» **What to do**
An exact copy of the line containing "797 385 3242" and of every line after it, through the last line of the material, is what should be returned.

※

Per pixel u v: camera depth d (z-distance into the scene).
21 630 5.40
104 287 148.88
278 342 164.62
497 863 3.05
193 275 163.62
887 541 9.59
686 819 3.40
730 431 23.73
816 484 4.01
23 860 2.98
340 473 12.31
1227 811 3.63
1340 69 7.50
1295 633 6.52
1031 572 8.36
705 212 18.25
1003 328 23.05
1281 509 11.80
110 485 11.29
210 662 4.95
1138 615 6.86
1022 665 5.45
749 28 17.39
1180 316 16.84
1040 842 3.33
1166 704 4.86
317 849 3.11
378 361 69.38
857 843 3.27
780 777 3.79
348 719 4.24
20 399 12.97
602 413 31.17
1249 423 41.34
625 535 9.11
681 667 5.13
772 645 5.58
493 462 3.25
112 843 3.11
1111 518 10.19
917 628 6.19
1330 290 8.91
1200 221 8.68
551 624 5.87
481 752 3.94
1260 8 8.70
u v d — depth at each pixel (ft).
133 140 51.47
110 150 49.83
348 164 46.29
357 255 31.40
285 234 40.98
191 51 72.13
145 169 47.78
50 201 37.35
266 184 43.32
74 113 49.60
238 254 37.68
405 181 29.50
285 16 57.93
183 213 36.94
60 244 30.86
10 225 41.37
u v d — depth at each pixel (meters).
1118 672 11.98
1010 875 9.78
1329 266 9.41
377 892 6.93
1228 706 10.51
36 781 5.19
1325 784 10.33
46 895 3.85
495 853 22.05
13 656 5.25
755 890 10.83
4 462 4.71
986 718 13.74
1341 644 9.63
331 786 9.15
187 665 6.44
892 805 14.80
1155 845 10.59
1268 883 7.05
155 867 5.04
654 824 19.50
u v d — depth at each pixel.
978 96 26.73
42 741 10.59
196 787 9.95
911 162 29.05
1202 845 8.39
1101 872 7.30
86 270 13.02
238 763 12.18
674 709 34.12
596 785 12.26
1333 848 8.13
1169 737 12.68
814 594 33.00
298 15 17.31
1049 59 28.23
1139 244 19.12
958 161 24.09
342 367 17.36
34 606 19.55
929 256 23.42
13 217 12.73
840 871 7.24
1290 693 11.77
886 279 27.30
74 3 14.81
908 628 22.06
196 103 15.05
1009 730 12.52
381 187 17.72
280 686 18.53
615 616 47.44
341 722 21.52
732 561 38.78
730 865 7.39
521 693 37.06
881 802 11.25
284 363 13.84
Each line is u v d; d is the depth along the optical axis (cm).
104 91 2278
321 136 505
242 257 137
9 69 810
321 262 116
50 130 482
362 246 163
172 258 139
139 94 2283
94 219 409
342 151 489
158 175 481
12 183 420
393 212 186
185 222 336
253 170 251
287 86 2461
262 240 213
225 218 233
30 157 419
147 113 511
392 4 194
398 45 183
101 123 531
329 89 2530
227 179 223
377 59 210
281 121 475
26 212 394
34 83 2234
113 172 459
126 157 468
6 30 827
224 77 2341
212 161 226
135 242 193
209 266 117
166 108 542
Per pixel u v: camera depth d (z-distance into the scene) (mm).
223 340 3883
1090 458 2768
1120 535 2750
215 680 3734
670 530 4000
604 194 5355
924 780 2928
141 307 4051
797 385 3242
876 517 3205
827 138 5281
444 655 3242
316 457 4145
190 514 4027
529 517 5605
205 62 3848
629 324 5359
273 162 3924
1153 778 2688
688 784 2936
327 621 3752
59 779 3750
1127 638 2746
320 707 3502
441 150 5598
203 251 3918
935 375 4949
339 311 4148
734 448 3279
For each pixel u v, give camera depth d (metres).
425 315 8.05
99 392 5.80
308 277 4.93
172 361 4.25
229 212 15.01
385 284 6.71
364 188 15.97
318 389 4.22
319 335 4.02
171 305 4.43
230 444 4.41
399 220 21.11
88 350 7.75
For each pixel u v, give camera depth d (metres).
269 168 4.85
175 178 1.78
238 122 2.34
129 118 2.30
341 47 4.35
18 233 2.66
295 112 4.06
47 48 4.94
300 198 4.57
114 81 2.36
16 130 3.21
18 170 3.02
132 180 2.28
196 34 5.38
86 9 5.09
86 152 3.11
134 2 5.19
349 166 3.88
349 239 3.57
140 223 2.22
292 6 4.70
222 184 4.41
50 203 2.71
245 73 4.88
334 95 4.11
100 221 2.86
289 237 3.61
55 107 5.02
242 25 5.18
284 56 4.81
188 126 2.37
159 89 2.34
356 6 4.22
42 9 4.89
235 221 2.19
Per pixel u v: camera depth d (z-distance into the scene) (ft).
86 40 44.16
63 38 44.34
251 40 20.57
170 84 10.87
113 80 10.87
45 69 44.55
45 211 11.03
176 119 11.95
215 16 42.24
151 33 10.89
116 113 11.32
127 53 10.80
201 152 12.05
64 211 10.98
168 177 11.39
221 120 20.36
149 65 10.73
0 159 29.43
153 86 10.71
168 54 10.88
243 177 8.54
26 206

※

» **Answer to this problem**
797 385 3242
876 517 3205
827 138 5281
444 655 3242
316 457 4145
190 514 4027
529 517 5605
205 62 3848
629 324 5359
273 162 3924
1153 778 2688
688 784 2936
327 621 3752
59 779 3750
1127 638 2746
320 707 3502
441 150 5598
203 251 3918
935 375 4949
339 311 4148
734 448 3279
For each pixel u v, give camera depth d (metres).
425 315 8.05
99 392 5.80
308 277 4.93
172 361 4.25
229 212 15.01
385 284 6.71
364 188 15.97
318 389 4.22
319 335 4.02
171 305 4.43
230 444 4.41
399 220 21.11
88 350 7.75
For each pixel u v, give camera depth d (metres).
269 168 4.85
175 178 1.78
238 122 2.34
129 118 2.30
341 47 4.35
18 233 2.66
295 112 4.06
47 48 4.94
300 198 4.57
114 81 2.36
16 130 3.21
18 170 3.02
132 180 2.28
196 34 5.38
86 9 5.09
86 152 3.11
134 2 5.19
349 166 3.88
349 239 3.57
140 223 2.22
292 6 4.70
222 184 4.41
50 203 2.71
245 73 4.88
334 95 4.11
100 221 2.86
289 237 3.61
55 107 5.02
242 25 5.18
284 56 4.81
188 126 2.37
159 89 2.34
356 6 4.22
42 9 4.89
235 221 2.19
Per pixel u v: camera depth d (z-distance into the scene) (ft).
86 40 44.16
63 38 44.34
251 40 20.57
170 84 10.87
113 80 10.87
45 69 44.55
45 211 11.03
176 119 11.95
215 16 42.24
151 33 10.89
116 113 11.32
127 53 10.80
201 152 12.05
64 211 10.98
168 177 11.39
221 120 20.36
149 65 10.73
0 159 29.43
153 86 10.71
168 54 10.88
243 177 8.54
26 206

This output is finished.